▶ _AIM OF THE EXERCISE_:
Leave the images behind and copy every record exactly.

··· LISTED ENTRIES ···

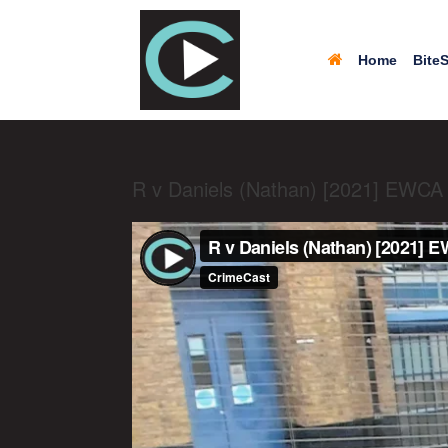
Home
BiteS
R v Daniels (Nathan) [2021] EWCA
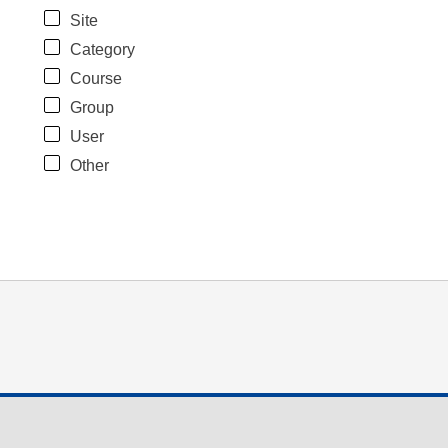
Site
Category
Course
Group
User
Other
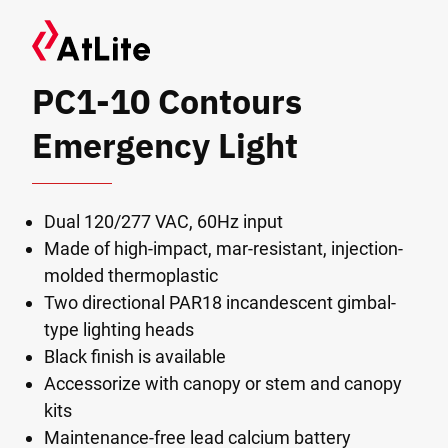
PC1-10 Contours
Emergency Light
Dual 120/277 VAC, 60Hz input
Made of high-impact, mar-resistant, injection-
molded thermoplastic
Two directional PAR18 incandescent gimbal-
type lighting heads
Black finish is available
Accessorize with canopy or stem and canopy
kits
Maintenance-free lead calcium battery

···

▶ _TASK OUTPUT_:
Home
BiteS
R v Daniels (Nathan) [2021] EWCA
Site
Category
Course
Group
User
Other
PC1-10 Contours
Emergency Light
Dual 120/277 VAC, 60Hz input
Made of high-impact, mar-resistant, injection-
molded thermoplastic
Two directional PAR18 incandescent gimbal-
type lighting heads
Black finish is available
Accessorize with canopy or stem and canopy
kits
Maintenance-free lead calcium battery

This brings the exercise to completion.